Teil 2
Mit 6,5 Jahren beschloss ich mir einen Vornamen zu geben.
Diesen Brauch hatte ich in dem Kasten meines Vaters aufgeschnappt, als er sich eine Sendung aus dem Westen anschaute, so erklärte er mir jedenfalls die Tätigkeit, die er betrieb. Bis zu diesem Zeitpunkt hatte keiner aus meinem Land einen Vornamen, so unbekannt war dieser Brauch.
Wie die Kommunikation ohne Namen funktionierte weiss ich nicht mehr genau, denn zu wenige Sonnenuntergänge hatte ich erlebt, als dass ich mich erinnern könnte, jedenfalls bin ich mir bis zum heutigen Tage sicher, dass sie auf wundersame Art geklappt haben muss.
Meine neuartige Idee der Benennung der Personen stieß auf großes Missfallen einiger meiner Berater.
„Dass wir Dinge benennen ist eine wohl lobenswerte Tatsache, doch auch uns Menschen, die wir alle Sünder sind? Verdienen wir denn einen eigenen Namen?“, japste der dicke Berater.
„Jeder Mensch ist ein Mensch und steht über den Dingen die er erschaffen hat und die ohne ihn nicht existieren könnten.“, entgegnete ich ihm.
„Hat denn jeder genug Geld, um einen eigenen Namen zu besitzen und zu halten? Und was machen wir nur, wenn zwei Menschen sich denselben Namen aussuchen? Hätten wir denn überhaupt genug Vornamen für unsere Bevölkerung?“, redete der spargelige Berater besorgt.

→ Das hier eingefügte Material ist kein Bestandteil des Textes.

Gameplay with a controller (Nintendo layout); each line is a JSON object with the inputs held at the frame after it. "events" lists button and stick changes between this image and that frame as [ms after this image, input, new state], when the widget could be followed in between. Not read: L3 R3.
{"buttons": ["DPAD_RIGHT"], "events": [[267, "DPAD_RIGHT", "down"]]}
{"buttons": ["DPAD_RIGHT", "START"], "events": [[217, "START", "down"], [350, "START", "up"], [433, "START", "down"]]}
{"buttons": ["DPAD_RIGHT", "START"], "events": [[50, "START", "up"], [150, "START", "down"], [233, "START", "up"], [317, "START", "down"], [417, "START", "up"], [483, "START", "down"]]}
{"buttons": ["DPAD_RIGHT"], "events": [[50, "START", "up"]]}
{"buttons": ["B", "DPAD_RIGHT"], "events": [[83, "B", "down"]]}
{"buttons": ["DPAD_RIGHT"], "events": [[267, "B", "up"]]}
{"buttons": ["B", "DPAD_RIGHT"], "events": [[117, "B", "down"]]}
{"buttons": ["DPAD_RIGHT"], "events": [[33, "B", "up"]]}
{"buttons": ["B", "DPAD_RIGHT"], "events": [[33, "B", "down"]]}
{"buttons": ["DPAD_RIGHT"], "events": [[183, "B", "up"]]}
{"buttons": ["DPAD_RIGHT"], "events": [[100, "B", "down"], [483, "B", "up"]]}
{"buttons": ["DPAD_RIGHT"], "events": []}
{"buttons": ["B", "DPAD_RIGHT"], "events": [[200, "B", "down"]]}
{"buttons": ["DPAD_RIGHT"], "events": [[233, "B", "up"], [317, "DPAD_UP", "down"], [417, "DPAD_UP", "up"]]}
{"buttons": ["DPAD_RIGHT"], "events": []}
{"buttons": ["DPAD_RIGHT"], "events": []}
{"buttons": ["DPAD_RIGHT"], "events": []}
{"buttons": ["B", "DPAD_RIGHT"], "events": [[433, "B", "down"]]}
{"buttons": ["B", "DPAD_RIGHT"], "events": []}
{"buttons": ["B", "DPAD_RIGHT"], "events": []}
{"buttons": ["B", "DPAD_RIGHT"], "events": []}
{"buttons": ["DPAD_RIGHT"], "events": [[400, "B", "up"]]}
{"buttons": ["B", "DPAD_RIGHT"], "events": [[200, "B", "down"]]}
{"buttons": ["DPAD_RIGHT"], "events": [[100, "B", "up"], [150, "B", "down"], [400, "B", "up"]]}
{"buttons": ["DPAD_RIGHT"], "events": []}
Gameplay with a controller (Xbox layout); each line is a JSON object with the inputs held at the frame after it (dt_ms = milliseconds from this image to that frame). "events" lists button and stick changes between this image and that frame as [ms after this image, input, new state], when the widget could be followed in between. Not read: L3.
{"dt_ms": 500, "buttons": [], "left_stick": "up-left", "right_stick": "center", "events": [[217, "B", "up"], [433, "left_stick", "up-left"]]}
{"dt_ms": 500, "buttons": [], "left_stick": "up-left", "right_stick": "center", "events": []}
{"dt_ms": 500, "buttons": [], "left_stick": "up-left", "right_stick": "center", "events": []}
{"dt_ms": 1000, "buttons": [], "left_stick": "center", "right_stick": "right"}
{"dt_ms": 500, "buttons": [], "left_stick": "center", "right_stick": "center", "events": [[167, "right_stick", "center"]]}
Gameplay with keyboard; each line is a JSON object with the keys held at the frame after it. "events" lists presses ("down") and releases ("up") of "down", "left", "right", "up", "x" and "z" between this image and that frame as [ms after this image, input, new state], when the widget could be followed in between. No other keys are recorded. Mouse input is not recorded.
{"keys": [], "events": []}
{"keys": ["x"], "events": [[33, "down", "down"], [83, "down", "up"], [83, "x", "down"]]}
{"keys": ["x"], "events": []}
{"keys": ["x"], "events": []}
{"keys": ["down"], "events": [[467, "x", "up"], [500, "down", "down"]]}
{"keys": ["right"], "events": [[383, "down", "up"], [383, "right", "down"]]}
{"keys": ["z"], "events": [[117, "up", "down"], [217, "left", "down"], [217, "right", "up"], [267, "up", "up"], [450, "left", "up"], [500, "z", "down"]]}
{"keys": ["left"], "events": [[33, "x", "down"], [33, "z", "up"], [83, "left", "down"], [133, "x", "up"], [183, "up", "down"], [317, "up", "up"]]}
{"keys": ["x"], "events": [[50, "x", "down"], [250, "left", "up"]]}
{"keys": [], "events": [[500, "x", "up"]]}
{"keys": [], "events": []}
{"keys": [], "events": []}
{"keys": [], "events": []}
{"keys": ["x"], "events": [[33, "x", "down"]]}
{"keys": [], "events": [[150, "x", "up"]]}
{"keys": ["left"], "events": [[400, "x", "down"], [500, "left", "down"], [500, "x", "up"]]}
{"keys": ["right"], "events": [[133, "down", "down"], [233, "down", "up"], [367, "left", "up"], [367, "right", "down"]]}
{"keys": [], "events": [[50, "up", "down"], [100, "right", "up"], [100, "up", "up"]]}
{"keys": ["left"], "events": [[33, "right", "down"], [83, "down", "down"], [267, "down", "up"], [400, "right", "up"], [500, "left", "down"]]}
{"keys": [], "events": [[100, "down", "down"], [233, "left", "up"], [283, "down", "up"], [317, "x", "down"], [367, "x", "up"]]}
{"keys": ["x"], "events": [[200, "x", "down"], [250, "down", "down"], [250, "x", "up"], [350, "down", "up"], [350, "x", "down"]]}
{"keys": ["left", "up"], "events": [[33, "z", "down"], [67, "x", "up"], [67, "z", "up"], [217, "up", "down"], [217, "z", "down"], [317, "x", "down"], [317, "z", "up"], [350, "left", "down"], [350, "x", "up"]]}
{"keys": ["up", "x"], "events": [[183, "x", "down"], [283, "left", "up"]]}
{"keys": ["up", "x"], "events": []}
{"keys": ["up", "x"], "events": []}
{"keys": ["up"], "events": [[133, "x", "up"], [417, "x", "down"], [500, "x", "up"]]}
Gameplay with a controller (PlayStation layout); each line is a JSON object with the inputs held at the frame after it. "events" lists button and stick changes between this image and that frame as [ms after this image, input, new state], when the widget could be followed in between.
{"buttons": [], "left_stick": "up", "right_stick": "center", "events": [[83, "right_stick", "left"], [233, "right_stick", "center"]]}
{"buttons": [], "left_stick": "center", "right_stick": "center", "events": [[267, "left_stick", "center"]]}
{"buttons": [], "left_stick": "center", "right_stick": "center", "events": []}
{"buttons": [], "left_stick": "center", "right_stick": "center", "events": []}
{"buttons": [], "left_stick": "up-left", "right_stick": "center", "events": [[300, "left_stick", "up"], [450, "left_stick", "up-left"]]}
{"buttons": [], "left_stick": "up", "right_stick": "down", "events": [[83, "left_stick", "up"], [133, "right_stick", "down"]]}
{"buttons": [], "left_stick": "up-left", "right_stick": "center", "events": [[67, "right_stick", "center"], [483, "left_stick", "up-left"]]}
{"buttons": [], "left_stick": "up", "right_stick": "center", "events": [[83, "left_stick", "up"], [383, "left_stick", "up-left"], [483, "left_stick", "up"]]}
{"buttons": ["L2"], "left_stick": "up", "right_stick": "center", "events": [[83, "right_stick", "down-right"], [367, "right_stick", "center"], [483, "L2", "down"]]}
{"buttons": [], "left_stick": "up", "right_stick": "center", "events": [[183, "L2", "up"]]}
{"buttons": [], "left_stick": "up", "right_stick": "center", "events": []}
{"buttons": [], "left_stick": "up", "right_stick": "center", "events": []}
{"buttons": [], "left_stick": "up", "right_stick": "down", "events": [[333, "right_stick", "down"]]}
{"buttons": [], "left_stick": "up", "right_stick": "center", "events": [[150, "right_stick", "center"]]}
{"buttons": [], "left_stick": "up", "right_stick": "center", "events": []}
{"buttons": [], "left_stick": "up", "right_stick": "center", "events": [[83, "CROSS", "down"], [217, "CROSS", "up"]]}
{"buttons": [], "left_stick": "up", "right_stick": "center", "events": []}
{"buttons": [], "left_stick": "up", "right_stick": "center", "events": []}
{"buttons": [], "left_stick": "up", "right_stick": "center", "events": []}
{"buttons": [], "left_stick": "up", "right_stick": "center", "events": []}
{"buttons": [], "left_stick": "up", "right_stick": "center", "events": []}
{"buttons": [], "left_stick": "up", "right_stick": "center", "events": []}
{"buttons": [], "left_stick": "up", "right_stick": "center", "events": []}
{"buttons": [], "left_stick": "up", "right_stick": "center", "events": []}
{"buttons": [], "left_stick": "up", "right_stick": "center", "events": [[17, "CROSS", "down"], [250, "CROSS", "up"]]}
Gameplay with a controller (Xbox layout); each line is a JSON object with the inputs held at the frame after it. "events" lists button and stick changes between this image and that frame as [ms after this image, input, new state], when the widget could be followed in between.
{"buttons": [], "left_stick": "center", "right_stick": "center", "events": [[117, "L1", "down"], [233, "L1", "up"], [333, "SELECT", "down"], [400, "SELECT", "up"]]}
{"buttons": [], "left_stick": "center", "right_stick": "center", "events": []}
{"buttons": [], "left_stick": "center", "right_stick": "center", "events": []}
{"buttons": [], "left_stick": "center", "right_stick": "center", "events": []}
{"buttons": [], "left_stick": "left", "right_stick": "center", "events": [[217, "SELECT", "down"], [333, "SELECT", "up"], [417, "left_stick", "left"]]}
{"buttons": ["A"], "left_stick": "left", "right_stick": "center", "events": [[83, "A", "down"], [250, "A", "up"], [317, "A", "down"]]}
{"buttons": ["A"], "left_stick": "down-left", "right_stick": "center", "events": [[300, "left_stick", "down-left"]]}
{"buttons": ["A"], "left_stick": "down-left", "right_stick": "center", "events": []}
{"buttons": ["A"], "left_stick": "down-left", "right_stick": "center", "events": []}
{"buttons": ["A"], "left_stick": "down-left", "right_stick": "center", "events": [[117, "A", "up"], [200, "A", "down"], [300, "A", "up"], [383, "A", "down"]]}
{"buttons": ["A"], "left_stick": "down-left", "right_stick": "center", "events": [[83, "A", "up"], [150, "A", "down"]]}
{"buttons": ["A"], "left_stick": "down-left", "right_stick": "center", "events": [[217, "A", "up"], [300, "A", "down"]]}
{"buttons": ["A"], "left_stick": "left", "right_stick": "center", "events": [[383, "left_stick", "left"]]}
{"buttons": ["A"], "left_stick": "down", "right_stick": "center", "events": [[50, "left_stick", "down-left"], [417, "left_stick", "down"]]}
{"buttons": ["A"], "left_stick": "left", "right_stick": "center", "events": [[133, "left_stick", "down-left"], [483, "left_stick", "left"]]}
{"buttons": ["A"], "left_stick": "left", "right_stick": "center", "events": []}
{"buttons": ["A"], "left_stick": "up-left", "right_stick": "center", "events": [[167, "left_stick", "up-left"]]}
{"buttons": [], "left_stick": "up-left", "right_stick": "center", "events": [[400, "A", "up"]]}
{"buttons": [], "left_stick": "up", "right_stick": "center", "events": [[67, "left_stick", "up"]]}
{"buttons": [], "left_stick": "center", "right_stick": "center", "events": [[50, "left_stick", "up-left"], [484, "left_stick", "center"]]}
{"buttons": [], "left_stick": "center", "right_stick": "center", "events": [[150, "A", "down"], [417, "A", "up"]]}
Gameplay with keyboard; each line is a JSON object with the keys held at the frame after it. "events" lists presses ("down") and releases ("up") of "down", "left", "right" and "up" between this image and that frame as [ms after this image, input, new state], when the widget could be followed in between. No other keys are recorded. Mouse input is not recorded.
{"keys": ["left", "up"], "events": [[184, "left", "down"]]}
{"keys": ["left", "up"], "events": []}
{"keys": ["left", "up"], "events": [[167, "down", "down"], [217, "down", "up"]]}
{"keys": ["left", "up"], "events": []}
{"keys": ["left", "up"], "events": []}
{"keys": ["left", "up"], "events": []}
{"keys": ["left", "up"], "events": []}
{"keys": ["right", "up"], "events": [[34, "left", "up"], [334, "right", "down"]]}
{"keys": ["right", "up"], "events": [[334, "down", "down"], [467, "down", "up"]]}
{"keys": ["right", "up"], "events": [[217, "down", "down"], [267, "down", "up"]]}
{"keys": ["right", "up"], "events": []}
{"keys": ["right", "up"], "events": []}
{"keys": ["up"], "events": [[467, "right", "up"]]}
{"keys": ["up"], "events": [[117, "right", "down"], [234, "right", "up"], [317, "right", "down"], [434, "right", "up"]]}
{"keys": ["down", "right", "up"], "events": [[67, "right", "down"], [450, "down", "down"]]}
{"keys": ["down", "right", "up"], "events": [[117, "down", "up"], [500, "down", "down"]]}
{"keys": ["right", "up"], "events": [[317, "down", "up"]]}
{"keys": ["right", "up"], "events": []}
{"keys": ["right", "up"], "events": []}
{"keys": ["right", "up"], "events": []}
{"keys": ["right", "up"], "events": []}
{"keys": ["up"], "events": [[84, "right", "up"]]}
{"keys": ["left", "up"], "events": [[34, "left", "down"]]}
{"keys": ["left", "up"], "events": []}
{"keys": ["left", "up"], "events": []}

„Wie ist es denn mit den Dingen, die wir erschaffen haben? Sie sind nicht lebendig, wie wir, können nicht arbeiten, um Geld zu verdienen, weder kann eines ihrer Familienmitglieder sterben und ihnen Geld hinterlassen, und trotzdem tragen alle Dinge einen Namen.“, erwiderte ich.
Während der dicke und der spargelige Berater versuchten noch mehr Gegenargumente vorzubringen, plante der hässliche Berater bereits die Erstellung der Namestabellen, sodass wir die Namensvergebung streng überwachen und überblicken könnten, sodass keiner der Bürger denselben Namen tragen würde und so auch keine Verwirrung entstehen konnte.
Nach langem Debattieren konnte ich die beiden dickköpfigen Berater endlich davon überzeugen, dass es eine gute Idee war, Vornamen zu verteilen. Der König Soundso Müller, unser Nachbar von der rechten Seite, hatte letztes Jahr all seinen Bürgern Nachnamen geben lassen und war schon seit längerer Zeit am Überlegen ein Vornamensgesetz in Kraft zu setzen.
Wir mussten dem schleunigst zuvorkommen und wenigstens die Vornamen für unser Königreich sichern, da wir König Soundso Müller keineswegs kopieren durften und meinem Volk ebenfalls Nachnamen geben konnten. Und weil meine Berater den Krieg und den Wettkampf liebten und König Soundso Müller hassten, willigten sie schließlich ein.
Der dicke Berater hieß ab sofort Obesum.
Der spargelige Berater bekam den Namen Asparagi.
Und der hässliche Berater wurde von nun an Deformis genannt.
Mir selber gab ich den Namen Mnemosyne Castanea.
Und da ich gerade „in Fahrt“ war, erfand ich so genannte „Spitznamen“.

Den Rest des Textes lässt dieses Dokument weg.